WALLINGFORD — Thirteen candidates will vie for nine Town Council seats during Tuesday’s election. The professional backgrounds of the seven Republicans and six Democrats vary, providing for a ballot that offers a diverse skill set.
Of the thirteen candidates, five are independent business owners. Nine have experience on the council, whether it’s during the current term or in past decades. For example, Raymond Rys, a Republican candidate, was first elected to the council in 1983. He served seven terms from 1983 until 2003. Since 2003, the retired Rys remained involved in politics, serving on the Charter Revision Commission formed in 2008. He also sits as an alternate on the Zoning Board of Appeals.
“I don’t make promises,” Rys said. “I’ll just do the best I can for residents, listen and bring their issues before the council.”
Vincent Testa, a Democratic candidate, gave up his seat on the council two years ago after serving four terms on the council between 2004 and 2012 to run for mayor. He lost to incumbent Mayor William W. Dickinson Jr. Between 2008 and 2010, he was the council’s vice chairman. Before that, he served on the Board of Education and the Inland Wetlands and Watercourses Commission. Testa is a former mortgage broker who now teaches.
“It’s to continue doing what I’ve done in the past,” Testa said. “I’ll look to keep a close eye on the town’s budget and the types of town services we commit ourselves to.”
Two Democratic and five Republican incumbents are seeking reelection. Democratic incumbents include retired schoolteacher and former school board member Nick Economopoulos. He seeks to promote fidelity and honesty in Town Hall. Also running for the Democrats is John Sullivan, who manages labor and attendance at AT&T.
“We have to make sure we are stable financially,” Sullivan said of the town’s future. “That’s always the biggest concern.”
Sullivan said the town needs to tighten its belt. Residents shouldn’t buy into the “spin masters” at the state and federal level who accuse Democrats of excessive taxing and spending.
“That’s not the local level,” he said. “It truly troubles me when I meet people who have adopted the spin master’s view. It’s just not true.”
Republicans put forth an experienced group for Tuesday’s election. Bob Parisi, the current council chairman, has more than 30 years of experience on the council. Parisi, who is retired, said that if elected, he hopes to increase drug education in town and would like to concentrate on concerns with the town’s zoning regulations.
Board of Education member Christine Mansfield is looking to become a new presence on the council. Mansfield owns Discovery Training Services, a technology consulting firm. It’s her business experience, Mansfield said, that she hopes to utilize on the council to create partnerships.

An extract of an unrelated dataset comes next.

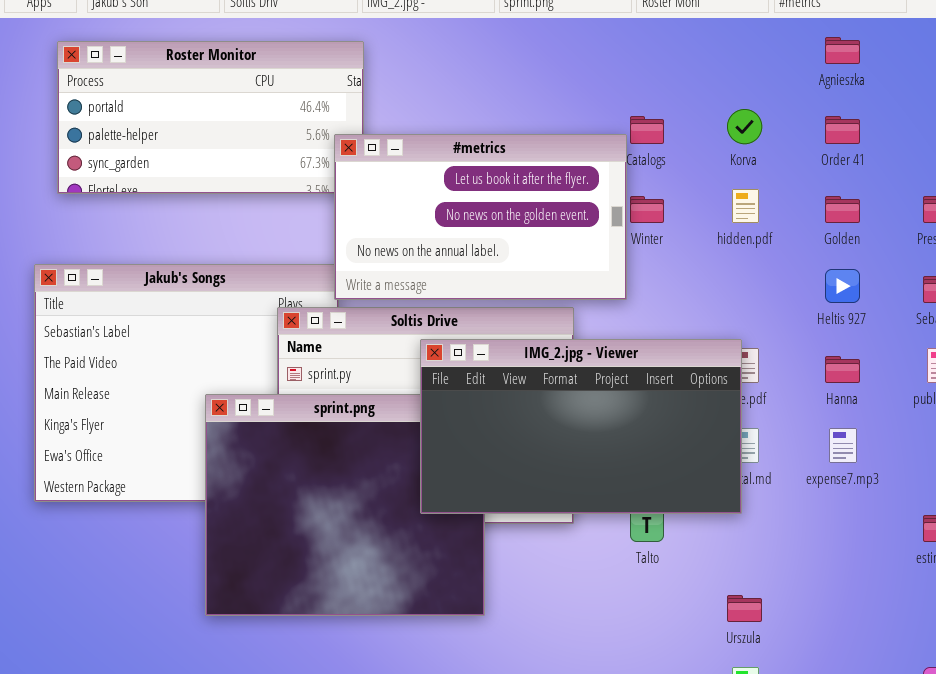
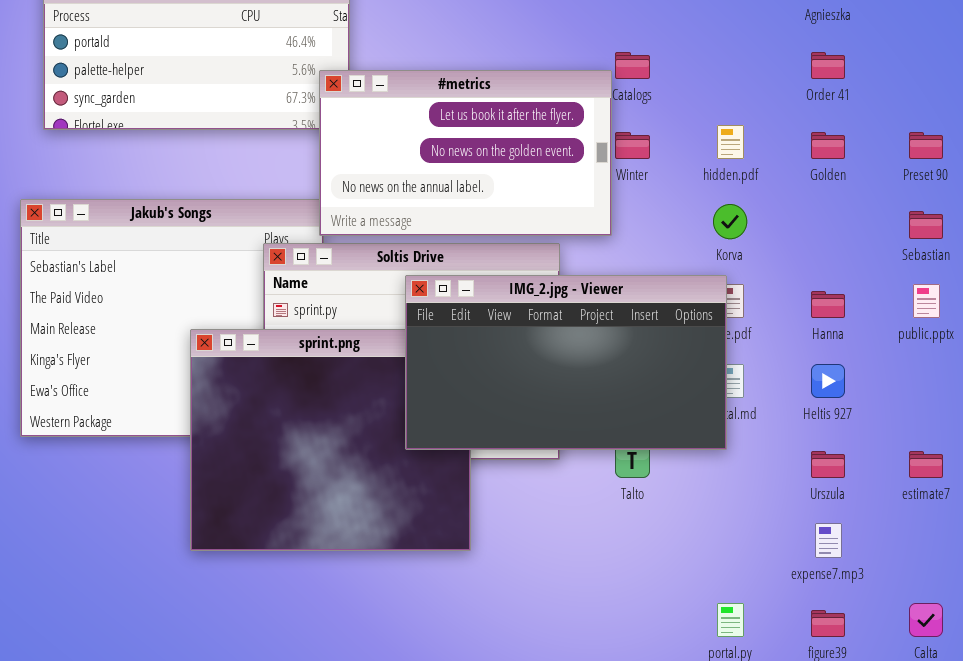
Korva: [727,109,762,144] -> [713,204,747,239], moved
Heltis 927: [825,269,860,303] -> [811,364,845,398], moved
expense7.mp3: [829,428,857,463] -> [815,523,842,558], moved
Urszula: [727,595,762,622] -> [811,451,845,478], moved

“I’m partnership driven,” she said.
Mansfield would look to work with elected officials across the aisle to better the town. Her ideology is to sustain, preserve and grow. Mansfield said her goal is to sustain existing services, preserve community safety and education, and grow certain aspects of the town, such as technology.
The Democratic slate includes Debi Reynolds, who is making her second run for council. She ran unsuccessfully in 2011. Reynolds, a business analyst at The Hartford, said town employees need to have increased accountability. The town must also plan for future development, she said
In search of a second term on the council is Republican Tom Laffin, who seeks election because he wants to “keep being there for the town.”
The former Board of Education member works as a caseload manager at Bachand & Bachand, a law firm. Laffin said the town has done a good job governing in recent years, but “it can always be better, and I feel like I want to be there to help make it better.”
Craig Fishbein, another Republican, seeks his third term on the council. Professionally, Fishbein is an attorney at Fishbein Law Firm, which is located across the street from Town Hall. Politically, his platform is smaller government, lower taxes and less government interference in the affairs of citizens.
Also seeking a third term is Republican Vinny Cervoni. Cervoni is an attorney and owns his own practice, Cervoni Law Office, located downtown. His platform is downtown revitalization, improved technology and keeping tax increases minimal.
Newcomers to the Democratic slate this election are Dana Camp and Larry Russo, Jr. Camp owns an information technology consulting firm on Center Street titled BITS. Camp’s platform includes increased planning for future development, increased accountability for town employees, and looking for new opportunities to increase efficiency. Russo is also a business owner and runs 9 Yards Property Care. The former president of the Wallingford Little League, Russo is running to give back to the town he grew up in. He said he would be a steward for good finances, education, public safety and elderly care.
Republican John LeTourneau, who owns Wallingford Lamp and Shade, seeks a fourth term. LeTourneau is concerned about economic development and the town’s readiness for the new train station slated for construction in 2016.
“I’m running again because I feel I have unfinished work, and it’s no different now than when I ran in 2007,” he said. “It’s making the commitment to the people of Wallingford to bring them the best possible government that I can.”